[Opening The input section]

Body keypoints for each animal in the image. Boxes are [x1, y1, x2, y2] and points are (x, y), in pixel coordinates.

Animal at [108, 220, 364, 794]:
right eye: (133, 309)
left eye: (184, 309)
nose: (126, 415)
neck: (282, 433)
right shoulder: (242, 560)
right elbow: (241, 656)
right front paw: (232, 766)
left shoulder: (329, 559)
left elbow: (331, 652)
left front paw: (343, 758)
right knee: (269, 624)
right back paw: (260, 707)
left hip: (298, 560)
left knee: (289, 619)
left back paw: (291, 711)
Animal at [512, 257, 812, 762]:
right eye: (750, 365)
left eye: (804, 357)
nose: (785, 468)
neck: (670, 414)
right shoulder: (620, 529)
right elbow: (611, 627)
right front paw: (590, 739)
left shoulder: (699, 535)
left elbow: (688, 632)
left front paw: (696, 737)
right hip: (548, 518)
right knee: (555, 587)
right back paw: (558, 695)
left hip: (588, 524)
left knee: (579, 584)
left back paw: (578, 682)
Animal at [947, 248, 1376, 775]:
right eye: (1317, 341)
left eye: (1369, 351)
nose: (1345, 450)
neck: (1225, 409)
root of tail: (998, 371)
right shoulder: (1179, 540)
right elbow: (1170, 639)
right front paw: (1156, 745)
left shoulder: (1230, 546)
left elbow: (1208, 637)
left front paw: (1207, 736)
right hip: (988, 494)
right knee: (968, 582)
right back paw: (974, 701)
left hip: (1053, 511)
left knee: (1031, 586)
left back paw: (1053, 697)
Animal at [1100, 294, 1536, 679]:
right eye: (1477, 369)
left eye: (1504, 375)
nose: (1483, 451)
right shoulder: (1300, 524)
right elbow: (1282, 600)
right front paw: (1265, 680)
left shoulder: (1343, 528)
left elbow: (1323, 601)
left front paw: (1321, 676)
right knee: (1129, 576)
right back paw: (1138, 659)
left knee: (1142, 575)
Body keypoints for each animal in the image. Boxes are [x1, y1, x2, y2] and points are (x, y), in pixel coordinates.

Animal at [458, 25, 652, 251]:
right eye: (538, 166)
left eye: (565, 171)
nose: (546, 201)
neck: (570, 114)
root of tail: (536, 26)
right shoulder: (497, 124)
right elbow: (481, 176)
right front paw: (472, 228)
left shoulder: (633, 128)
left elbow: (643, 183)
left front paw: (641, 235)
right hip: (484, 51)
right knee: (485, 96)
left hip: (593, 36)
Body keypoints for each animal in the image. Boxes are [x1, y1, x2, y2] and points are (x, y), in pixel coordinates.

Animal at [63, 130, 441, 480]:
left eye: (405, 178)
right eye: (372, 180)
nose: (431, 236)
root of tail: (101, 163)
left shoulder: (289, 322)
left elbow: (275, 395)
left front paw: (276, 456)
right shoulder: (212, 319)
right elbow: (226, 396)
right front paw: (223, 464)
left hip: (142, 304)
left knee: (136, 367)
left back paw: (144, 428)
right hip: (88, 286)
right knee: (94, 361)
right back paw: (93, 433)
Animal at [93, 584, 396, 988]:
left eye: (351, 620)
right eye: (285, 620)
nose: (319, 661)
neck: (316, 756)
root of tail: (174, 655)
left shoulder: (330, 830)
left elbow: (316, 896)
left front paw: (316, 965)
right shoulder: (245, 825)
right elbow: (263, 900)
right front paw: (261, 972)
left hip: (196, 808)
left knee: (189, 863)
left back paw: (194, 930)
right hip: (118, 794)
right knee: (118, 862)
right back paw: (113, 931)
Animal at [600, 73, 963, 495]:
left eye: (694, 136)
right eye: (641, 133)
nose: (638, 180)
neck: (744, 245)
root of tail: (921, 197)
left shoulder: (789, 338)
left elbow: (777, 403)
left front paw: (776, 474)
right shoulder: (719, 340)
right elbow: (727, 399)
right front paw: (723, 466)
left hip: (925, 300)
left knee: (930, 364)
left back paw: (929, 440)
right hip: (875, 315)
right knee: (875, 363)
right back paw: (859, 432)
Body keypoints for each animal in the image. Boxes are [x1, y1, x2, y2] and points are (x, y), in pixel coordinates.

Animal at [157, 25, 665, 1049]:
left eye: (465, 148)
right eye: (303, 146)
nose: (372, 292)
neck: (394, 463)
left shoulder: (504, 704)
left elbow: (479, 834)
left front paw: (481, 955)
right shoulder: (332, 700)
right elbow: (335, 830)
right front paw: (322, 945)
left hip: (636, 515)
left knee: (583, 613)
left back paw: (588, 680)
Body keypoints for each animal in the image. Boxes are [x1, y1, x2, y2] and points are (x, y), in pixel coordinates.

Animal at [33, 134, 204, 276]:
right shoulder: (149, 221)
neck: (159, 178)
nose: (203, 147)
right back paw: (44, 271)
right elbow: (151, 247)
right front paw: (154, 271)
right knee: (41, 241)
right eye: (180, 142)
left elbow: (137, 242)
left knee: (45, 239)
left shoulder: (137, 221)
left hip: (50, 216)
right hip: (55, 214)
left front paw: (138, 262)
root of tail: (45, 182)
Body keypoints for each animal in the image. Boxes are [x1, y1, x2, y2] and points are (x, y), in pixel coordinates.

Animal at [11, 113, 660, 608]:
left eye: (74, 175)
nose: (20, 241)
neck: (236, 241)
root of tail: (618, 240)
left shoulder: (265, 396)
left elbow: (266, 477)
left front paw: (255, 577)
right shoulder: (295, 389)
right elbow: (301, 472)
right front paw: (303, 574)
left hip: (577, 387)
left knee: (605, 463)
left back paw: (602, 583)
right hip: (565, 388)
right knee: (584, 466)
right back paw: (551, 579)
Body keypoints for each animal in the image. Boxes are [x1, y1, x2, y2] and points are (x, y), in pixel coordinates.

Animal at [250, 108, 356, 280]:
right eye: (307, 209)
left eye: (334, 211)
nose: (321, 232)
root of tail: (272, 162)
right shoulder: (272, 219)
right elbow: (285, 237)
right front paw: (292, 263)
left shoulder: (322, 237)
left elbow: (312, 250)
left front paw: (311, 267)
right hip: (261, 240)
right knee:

[Closing The input section]

■ Exercise directions
Every entry is to be returned exactly, with nothing dropped.

■ Your solution
Body keypoints for each animal in the image. Boxes are [x1, y1, x2, y2] and points are (x, y), in pixel coordinates.

Animal at [108, 220, 364, 794]:
right eye: (133, 309)
left eye: (184, 309)
nose: (126, 415)
neck: (282, 433)
right shoulder: (242, 560)
right elbow: (241, 656)
right front paw: (232, 766)
left shoulder: (329, 559)
left elbow: (331, 652)
left front paw: (343, 758)
right knee: (269, 624)
right back paw: (260, 707)
left hip: (298, 560)
left knee: (289, 619)
left back paw: (291, 711)
Animal at [512, 257, 812, 762]:
right eye: (750, 365)
left eye: (804, 357)
nose: (785, 468)
neck: (670, 414)
right shoulder: (620, 529)
right elbow: (611, 627)
right front paw: (590, 739)
left shoulder: (699, 535)
left elbow: (688, 632)
left front paw: (696, 737)
right hip: (548, 518)
right knee: (555, 587)
right back paw: (558, 695)
left hip: (588, 524)
left knee: (579, 584)
left back paw: (578, 682)
Animal at [947, 248, 1376, 775]:
right eye: (1317, 341)
left eye: (1369, 351)
nose: (1345, 450)
neck: (1225, 409)
root of tail: (998, 371)
right shoulder: (1179, 540)
right elbow: (1170, 639)
right front paw: (1156, 745)
left shoulder: (1230, 546)
left elbow: (1208, 637)
left front paw: (1207, 736)
right hip: (988, 494)
right knee: (968, 582)
right back paw: (974, 701)
left hip: (1053, 511)
left knee: (1031, 586)
left back paw: (1053, 697)
Animal at [1100, 294, 1536, 679]:
right eye: (1477, 369)
left eye: (1504, 375)
nose: (1483, 451)
right shoulder: (1300, 524)
right elbow: (1282, 600)
right front paw: (1265, 680)
left shoulder: (1343, 528)
left elbow: (1323, 601)
left front paw: (1321, 676)
right knee: (1129, 576)
right back paw: (1138, 659)
left knee: (1142, 575)
Body keypoints for each animal in the image. Boxes are [x1, y1, x2, y2] and points are (x, y), in pixel coordinates.

Animal at [458, 25, 652, 251]:
right eye: (538, 166)
left eye: (565, 171)
nose: (546, 201)
neck: (570, 114)
root of tail: (536, 26)
right shoulder: (497, 124)
right elbow: (481, 176)
right front paw: (472, 228)
left shoulder: (633, 128)
left elbow: (643, 183)
left front paw: (641, 235)
right hip: (484, 51)
right knee: (485, 96)
left hip: (593, 36)
Body keypoints for each animal in the image. Boxes are [x1, y1, x2, y2] and points are (x, y), in pixel coordinates.

Animal at [63, 130, 441, 480]:
left eye: (405, 178)
right eye: (372, 180)
nose: (431, 236)
root of tail: (101, 163)
left shoulder: (289, 322)
left elbow: (275, 395)
left front paw: (276, 456)
right shoulder: (212, 319)
right elbow: (226, 396)
right front paw: (223, 464)
left hip: (142, 304)
left knee: (136, 367)
left back paw: (144, 428)
right hip: (88, 286)
right knee: (94, 361)
right back paw: (93, 433)
Animal at [93, 584, 396, 988]:
left eye: (351, 620)
right eye: (285, 620)
nose: (319, 661)
neck: (316, 756)
root of tail: (174, 655)
left shoulder: (330, 830)
left elbow: (316, 896)
left front paw: (316, 965)
right shoulder: (245, 825)
right elbow: (263, 900)
right front paw: (261, 972)
left hip: (196, 808)
left knee: (189, 863)
left back paw: (194, 930)
right hip: (118, 794)
right knee: (118, 862)
right back paw: (113, 931)
Animal at [600, 73, 963, 495]:
left eye: (694, 136)
right eye: (641, 133)
nose: (638, 180)
neck: (744, 245)
root of tail: (921, 197)
left shoulder: (789, 338)
left elbow: (777, 403)
left front paw: (776, 474)
right shoulder: (719, 340)
right elbow: (727, 399)
right front paw: (723, 466)
left hip: (925, 300)
left knee: (930, 364)
left back paw: (929, 440)
right hip: (875, 315)
right knee: (875, 363)
right back paw: (859, 432)
Body keypoints for each animal in the image. Boxes are [x1, y1, x2, y2] and points are (x, y), in pixel coordinates.

Animal at [157, 25, 665, 1049]:
left eye: (465, 148)
right eye: (303, 146)
nose: (372, 292)
neck: (394, 463)
left shoulder: (504, 704)
left elbow: (479, 834)
left front paw: (481, 955)
right shoulder: (332, 700)
right elbow: (335, 830)
right front paw: (322, 945)
left hip: (636, 515)
left knee: (583, 613)
left back paw: (588, 680)
Body keypoints for each animal in the image. Boxes are [x1, y1, x2, y2] and points are (x, y), in pixel coordinates.

Animal at [33, 134, 204, 276]:
right shoulder: (149, 221)
neck: (159, 178)
nose: (203, 147)
right back paw: (44, 271)
right elbow: (151, 247)
right front paw: (154, 271)
right knee: (41, 241)
right eye: (180, 142)
left elbow: (137, 242)
left knee: (45, 239)
left shoulder: (137, 221)
left hip: (50, 216)
right hip: (55, 214)
left front paw: (138, 262)
root of tail: (45, 182)
Body keypoints for each animal in the image. Boxes are [x1, y1, x2, y2] and points are (x, y), in pixel coordinates.

Animal at [11, 113, 660, 608]:
left eye: (74, 175)
nose: (20, 241)
neck: (236, 241)
root of tail: (618, 240)
left shoulder: (265, 396)
left elbow: (266, 477)
left front paw: (255, 577)
right shoulder: (295, 389)
right elbow: (301, 472)
right front paw: (303, 574)
left hip: (577, 387)
left knee: (605, 463)
left back paw: (602, 583)
right hip: (565, 388)
right knee: (584, 466)
right back paw: (551, 579)
Body keypoints for each animal in the image. Boxes are [x1, y1, x2, y2] and points are (x, y), in pixel coordinates.

Animal at [250, 108, 356, 280]:
right eye: (307, 209)
left eye: (334, 211)
nose: (321, 232)
root of tail: (272, 162)
right shoulder: (272, 219)
right elbow: (285, 237)
right front paw: (292, 263)
left shoulder: (322, 237)
left elbow: (312, 250)
left front paw: (311, 267)
right hip: (261, 240)
right knee:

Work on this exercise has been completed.